● WHAT THE TASK ASKS: What you return should match the data below exactly, with no pictures in it.

PROVIDED ENTRIES Start Marker

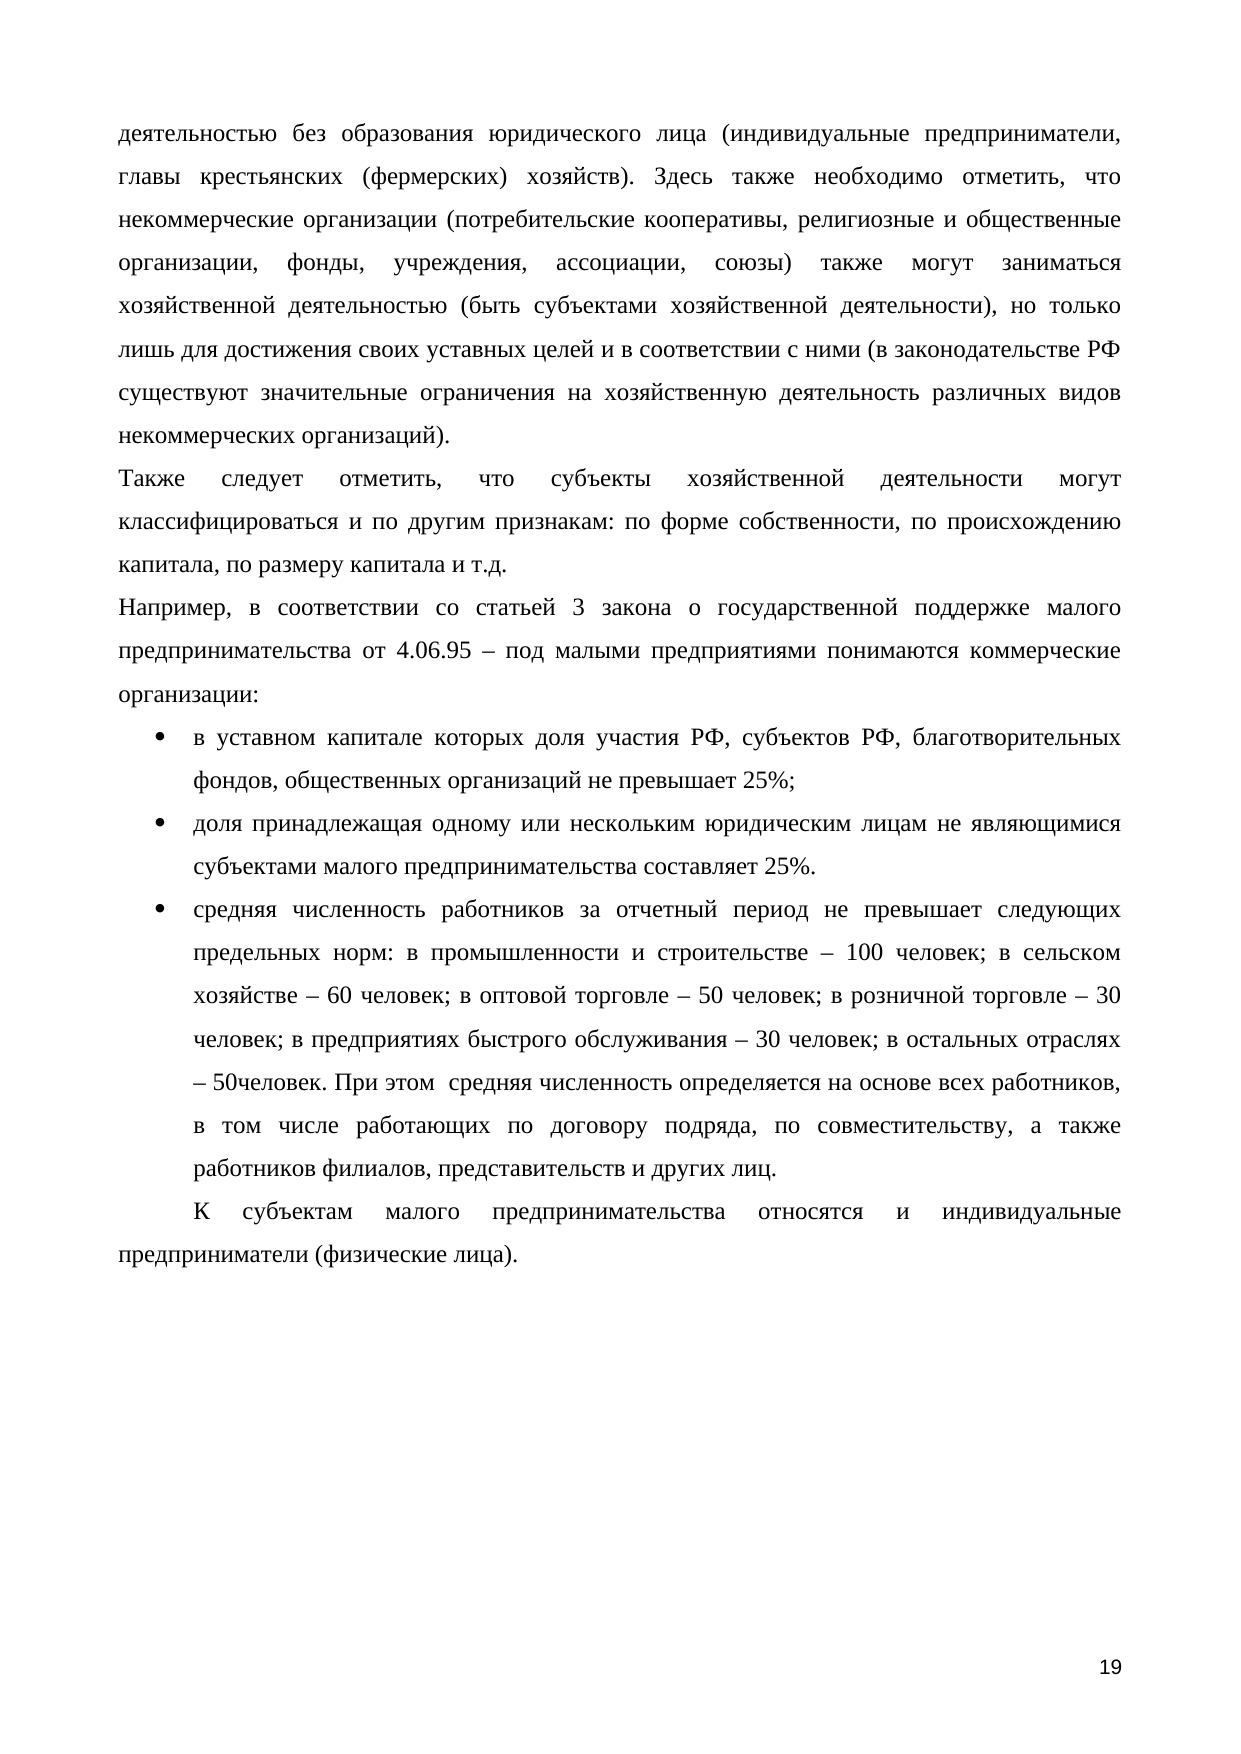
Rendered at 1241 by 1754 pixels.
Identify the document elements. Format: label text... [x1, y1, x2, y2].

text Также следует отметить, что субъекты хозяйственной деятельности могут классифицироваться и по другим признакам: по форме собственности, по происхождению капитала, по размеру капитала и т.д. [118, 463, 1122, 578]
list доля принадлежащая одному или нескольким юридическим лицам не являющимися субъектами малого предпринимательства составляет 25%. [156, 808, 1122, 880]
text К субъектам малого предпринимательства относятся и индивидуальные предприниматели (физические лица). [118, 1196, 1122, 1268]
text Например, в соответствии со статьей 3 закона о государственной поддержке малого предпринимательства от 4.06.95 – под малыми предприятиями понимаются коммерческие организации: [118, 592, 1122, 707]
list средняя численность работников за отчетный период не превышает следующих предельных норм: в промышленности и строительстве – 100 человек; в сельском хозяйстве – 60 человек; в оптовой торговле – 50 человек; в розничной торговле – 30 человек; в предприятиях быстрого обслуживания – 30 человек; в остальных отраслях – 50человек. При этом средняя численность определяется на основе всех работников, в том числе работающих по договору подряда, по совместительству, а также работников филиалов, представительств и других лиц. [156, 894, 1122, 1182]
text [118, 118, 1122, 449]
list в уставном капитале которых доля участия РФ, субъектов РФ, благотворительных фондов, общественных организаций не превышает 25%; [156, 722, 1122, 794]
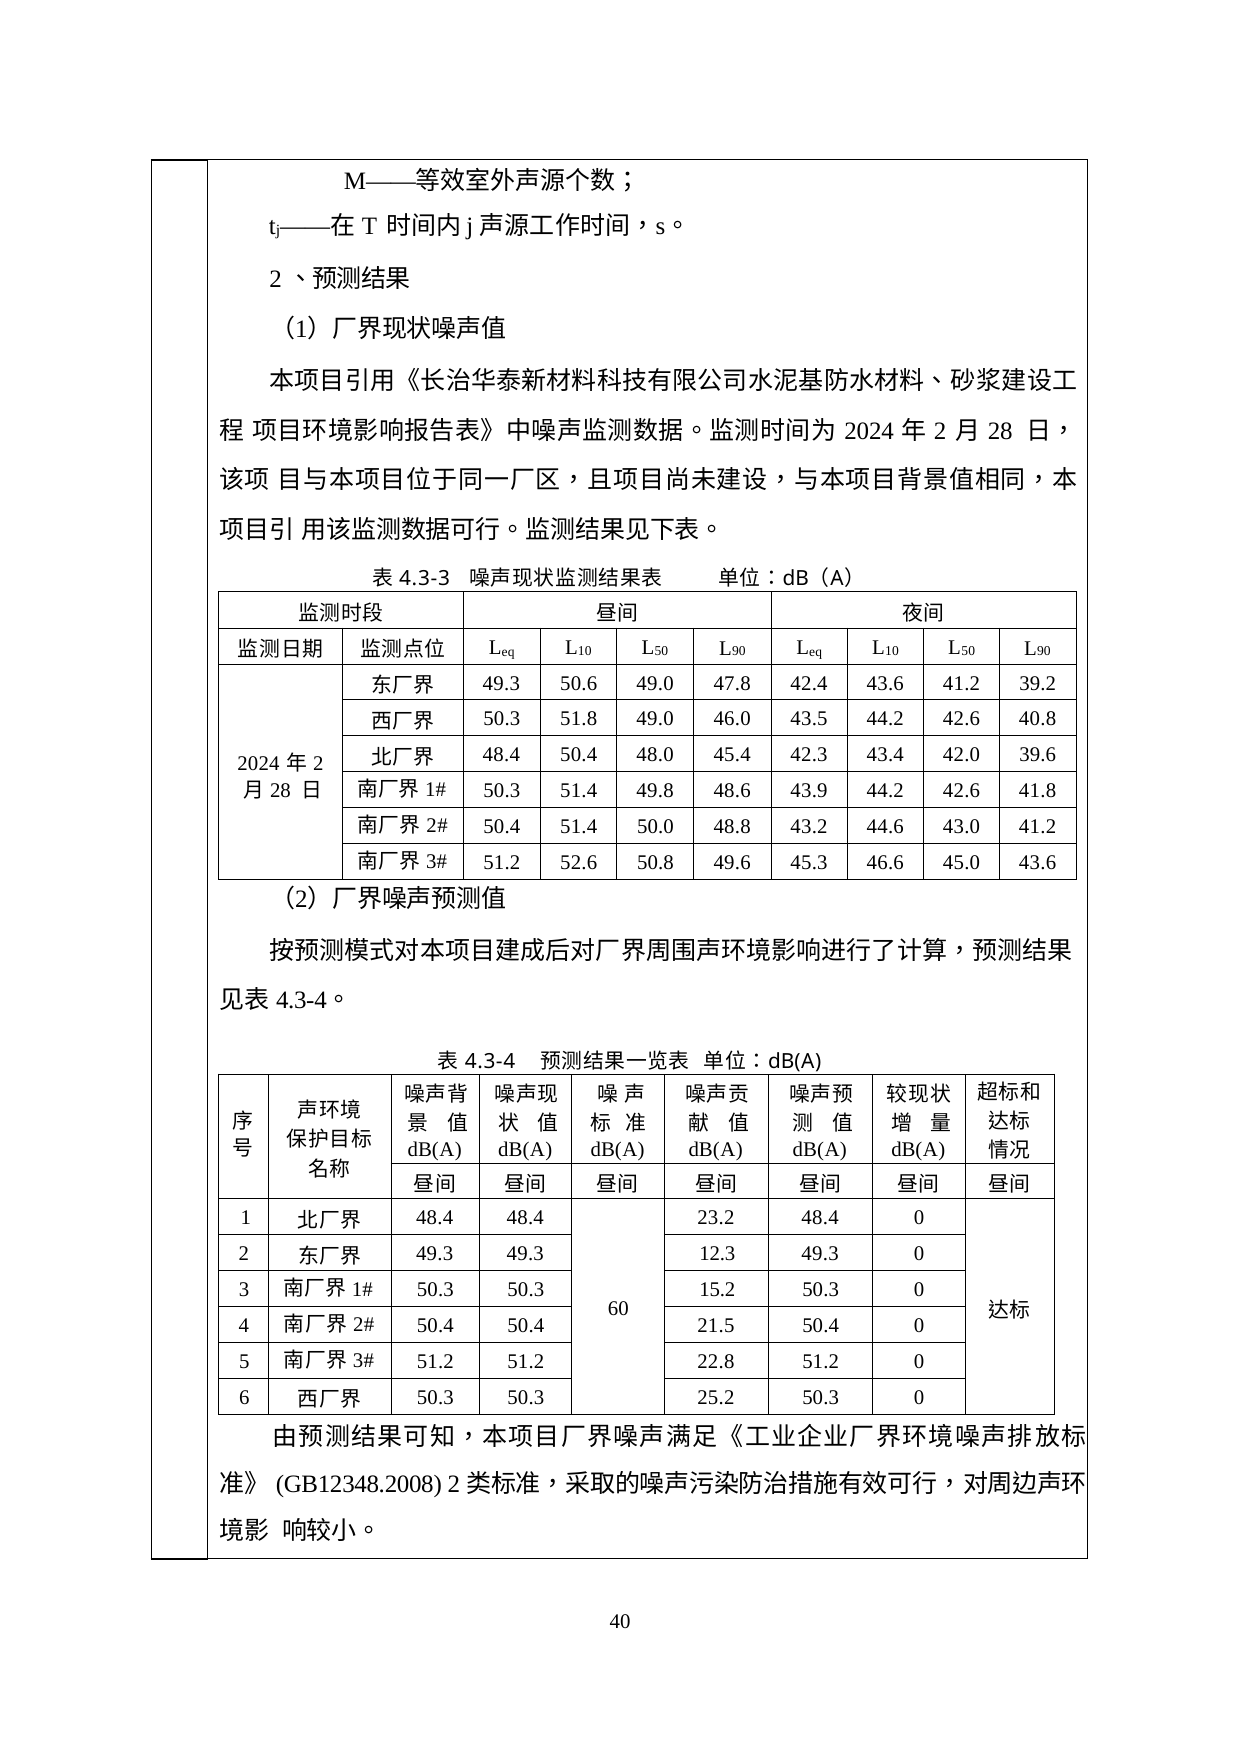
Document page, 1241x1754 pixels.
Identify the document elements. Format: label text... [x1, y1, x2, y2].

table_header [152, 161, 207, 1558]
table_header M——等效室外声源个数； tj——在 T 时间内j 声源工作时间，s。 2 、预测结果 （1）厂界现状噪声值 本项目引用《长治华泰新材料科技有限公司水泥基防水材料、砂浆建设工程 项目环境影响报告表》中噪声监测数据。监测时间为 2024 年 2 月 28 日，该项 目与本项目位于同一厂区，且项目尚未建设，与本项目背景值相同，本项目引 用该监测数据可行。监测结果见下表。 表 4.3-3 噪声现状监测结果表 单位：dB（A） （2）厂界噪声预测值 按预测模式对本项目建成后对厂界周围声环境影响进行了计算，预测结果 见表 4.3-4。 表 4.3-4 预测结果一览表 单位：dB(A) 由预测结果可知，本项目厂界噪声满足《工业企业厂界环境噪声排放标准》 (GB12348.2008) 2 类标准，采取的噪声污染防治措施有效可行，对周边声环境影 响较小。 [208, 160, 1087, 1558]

PROVIDED ENTRIES End Marker

● RESULT OF THE EXERCISE:
Rendered at 1241 by 1754 pixels.
Identify the document elements. Format: label text... [x1, y1, x2, y2].

text Также следует отметить, что субъекты хозяйственной деятельности могут классифицироваться и по другим признакам: по форме собственности, по происхождению капитала, по размеру капитала и т.д. [118, 463, 1122, 578]
list доля принадлежащая одному или нескольким юридическим лицам не являющимися субъектами малого предпринимательства составляет 25%. [156, 808, 1122, 880]
text К субъектам малого предпринимательства относятся и индивидуальные предприниматели (физические лица). [118, 1196, 1122, 1268]
text Например, в соответствии со статьей 3 закона о государственной поддержке малого предпринимательства от 4.06.95 – под малыми предприятиями понимаются коммерческие организации: [118, 592, 1122, 707]
list средняя численность работников за отчетный период не превышает следующих предельных норм: в промышленности и строительстве – 100 человек; в сельском хозяйстве – 60 человек; в оптовой торговле – 50 человек; в розничной торговле – 30 человек; в предприятиях быстрого обслуживания – 30 человек; в остальных отраслях – 50человек. При этом средняя численность определяется на основе всех работников, в том числе работающих по договору подряда, по совместительству, а также работников филиалов, представительств и других лиц. [156, 894, 1122, 1182]
text [118, 118, 1122, 449]
list в уставном капитале которых доля участия РФ, субъектов РФ, благотворительных фондов, общественных организаций не превышает 25%; [156, 722, 1122, 794]
Document page, 1241x1754 pixels.
Identify the document elements. Format: label text... [x1, y1, x2, y2].

table_header [152, 161, 207, 1558]
table_header M——等效室外声源个数； tj——在 T 时间内j 声源工作时间，s。 2 、预测结果 （1）厂界现状噪声值 本项目引用《长治华泰新材料科技有限公司水泥基防水材料、砂浆建设工程 项目环境影响报告表》中噪声监测数据。监测时间为 2024 年 2 月 28 日，该项 目与本项目位于同一厂区，且项目尚未建设，与本项目背景值相同，本项目引 用该监测数据可行。监测结果见下表。 表 4.3-3 噪声现状监测结果表 单位：dB（A） （2）厂界噪声预测值 按预测模式对本项目建成后对厂界周围声环境影响进行了计算，预测结果 见表 4.3-4。 表 4.3-4 预测结果一览表 单位：dB(A) 由预测结果可知，本项目厂界噪声满足《工业企业厂界环境噪声排放标准》 (GB12348.2008) 2 类标准，采取的噪声污染防治措施有效可行，对周边声环境影 响较小。 [208, 160, 1087, 1558]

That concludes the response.